→ Collection entries:
%%
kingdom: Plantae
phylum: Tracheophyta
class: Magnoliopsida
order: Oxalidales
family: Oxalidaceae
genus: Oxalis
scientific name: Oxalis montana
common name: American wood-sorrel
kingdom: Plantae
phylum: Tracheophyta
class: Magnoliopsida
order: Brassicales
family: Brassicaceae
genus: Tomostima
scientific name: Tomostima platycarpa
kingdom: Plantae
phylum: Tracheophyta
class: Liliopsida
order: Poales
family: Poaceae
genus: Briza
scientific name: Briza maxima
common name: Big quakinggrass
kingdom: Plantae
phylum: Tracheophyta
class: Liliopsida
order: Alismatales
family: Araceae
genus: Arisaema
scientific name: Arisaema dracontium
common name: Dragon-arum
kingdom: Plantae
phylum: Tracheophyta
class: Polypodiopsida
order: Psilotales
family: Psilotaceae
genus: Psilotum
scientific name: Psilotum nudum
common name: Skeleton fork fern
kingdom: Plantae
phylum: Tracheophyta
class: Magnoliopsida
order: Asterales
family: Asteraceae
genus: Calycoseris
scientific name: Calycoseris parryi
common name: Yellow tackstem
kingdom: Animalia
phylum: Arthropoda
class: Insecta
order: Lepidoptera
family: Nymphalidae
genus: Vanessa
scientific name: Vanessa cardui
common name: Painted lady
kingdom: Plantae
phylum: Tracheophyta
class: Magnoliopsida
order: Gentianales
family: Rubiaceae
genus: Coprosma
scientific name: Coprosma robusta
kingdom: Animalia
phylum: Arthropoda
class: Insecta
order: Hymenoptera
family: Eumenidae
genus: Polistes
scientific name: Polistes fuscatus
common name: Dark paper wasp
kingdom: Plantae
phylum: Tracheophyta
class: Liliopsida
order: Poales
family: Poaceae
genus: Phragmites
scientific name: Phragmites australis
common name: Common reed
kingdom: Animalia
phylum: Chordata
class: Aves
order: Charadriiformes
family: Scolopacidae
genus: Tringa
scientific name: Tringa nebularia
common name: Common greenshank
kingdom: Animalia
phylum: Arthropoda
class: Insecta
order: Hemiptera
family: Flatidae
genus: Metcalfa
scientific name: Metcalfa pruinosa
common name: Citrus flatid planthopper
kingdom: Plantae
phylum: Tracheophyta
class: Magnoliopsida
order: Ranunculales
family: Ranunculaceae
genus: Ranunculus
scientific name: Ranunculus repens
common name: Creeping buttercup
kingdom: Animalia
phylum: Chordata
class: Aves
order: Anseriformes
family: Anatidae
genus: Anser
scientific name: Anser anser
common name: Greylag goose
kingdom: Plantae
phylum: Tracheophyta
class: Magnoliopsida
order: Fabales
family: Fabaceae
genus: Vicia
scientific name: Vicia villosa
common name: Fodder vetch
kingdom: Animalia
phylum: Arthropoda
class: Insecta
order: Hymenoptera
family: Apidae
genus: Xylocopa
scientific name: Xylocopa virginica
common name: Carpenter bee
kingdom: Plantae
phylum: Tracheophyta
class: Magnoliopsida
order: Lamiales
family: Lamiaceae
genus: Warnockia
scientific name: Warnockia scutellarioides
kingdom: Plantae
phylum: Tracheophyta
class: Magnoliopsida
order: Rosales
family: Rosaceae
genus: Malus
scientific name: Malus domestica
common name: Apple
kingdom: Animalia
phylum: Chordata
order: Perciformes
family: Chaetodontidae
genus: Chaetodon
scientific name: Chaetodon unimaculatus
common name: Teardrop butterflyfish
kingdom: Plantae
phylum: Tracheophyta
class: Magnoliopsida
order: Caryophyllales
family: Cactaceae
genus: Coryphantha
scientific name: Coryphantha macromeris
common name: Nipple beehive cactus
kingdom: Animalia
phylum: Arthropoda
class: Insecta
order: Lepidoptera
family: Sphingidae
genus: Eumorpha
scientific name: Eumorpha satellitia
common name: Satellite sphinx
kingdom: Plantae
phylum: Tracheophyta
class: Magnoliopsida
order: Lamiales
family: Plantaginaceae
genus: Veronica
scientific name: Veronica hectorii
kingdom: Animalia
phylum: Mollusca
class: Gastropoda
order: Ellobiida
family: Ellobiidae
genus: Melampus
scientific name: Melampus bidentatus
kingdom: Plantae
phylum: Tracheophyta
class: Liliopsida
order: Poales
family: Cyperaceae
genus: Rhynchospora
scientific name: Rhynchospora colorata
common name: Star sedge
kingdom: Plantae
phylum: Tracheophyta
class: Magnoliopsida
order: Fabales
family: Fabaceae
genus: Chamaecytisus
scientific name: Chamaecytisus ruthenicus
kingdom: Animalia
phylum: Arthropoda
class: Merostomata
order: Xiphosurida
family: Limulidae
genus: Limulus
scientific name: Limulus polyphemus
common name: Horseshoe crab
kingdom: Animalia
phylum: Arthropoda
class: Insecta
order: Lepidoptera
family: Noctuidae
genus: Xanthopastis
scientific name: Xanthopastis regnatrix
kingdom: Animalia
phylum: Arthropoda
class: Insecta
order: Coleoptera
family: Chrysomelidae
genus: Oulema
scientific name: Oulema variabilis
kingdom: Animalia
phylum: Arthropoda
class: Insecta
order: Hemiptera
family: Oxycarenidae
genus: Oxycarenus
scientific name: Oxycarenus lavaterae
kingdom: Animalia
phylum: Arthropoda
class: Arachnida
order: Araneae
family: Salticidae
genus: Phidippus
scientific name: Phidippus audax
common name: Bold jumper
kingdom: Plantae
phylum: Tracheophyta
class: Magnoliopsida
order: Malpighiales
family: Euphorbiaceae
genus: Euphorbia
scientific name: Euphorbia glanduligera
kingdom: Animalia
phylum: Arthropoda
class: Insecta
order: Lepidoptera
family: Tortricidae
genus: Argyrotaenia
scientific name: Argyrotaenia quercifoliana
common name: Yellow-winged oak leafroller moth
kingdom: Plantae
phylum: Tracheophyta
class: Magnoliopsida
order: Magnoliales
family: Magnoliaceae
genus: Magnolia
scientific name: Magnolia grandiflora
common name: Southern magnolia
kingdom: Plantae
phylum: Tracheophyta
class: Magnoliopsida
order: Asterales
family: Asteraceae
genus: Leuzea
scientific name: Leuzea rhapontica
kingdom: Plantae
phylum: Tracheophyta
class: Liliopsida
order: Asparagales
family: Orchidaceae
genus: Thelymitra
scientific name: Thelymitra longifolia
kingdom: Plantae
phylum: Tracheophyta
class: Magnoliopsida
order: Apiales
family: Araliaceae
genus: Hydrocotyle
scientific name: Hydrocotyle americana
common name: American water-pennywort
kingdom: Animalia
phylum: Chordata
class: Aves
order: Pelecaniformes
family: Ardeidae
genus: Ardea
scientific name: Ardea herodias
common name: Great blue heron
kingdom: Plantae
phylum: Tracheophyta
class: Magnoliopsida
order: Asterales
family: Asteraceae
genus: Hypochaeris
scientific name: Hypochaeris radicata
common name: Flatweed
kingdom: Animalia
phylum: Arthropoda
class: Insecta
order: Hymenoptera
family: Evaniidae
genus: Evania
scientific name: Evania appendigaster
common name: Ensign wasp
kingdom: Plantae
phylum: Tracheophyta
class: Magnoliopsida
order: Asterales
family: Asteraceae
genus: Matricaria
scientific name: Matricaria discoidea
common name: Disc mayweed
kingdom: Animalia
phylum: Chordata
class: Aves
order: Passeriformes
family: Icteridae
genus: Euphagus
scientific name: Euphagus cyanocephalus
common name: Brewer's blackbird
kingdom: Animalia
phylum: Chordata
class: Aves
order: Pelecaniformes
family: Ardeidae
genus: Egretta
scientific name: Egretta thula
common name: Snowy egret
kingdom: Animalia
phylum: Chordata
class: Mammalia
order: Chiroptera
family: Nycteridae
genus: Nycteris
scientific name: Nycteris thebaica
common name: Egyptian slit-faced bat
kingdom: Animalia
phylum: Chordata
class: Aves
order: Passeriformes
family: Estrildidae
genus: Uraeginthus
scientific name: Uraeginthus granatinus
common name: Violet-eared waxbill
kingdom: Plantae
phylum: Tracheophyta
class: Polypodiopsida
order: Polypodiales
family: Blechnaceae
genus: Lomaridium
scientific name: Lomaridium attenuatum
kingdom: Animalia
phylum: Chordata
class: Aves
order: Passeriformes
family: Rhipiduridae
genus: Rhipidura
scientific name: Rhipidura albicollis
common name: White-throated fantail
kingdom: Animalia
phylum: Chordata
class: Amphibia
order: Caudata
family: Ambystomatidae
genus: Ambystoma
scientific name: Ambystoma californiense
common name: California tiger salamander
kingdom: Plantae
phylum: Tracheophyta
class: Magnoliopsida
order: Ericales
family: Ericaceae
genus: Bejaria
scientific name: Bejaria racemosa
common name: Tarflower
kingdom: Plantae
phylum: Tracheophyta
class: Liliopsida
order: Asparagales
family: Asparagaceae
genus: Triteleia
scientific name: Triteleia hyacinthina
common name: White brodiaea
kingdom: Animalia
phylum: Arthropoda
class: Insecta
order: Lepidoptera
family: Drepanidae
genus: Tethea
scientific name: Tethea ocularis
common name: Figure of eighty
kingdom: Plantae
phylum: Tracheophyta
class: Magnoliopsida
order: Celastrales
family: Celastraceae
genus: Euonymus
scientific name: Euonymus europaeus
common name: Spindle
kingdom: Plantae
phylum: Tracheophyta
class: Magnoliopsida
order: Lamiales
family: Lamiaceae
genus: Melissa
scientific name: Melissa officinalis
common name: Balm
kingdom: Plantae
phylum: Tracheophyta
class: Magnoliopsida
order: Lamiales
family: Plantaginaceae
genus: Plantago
%%
→ What is needed: Can you copy the entries above word for word, starting at the very first line and ending with the line that contains "order: Alismatales", that line included?

→ Expected answer:
kingdom: Plantae
phylum: Tracheophyta
class: Magnoliopsida
order: Oxalidales
family: Oxalidaceae
genus: Oxalis
scientific name: Oxalis montana
common name: American wood-sorrel
kingdom: Plantae
phylum: Tracheophyta
class: Magnoliopsida
order: Brassicales
family: Brassicaceae
genus: Tomostima
scientific name: Tomostima platycarpa
kingdom: Plantae
phylum: Tracheophyta
class: Liliopsida
order: Poales
family: Poaceae
genus: Briza
scientific name: Briza maxima
common name: Big quakinggrass
kingdom: Plantae
phylum: Tracheophyta
class: Liliopsida
order: Alismatales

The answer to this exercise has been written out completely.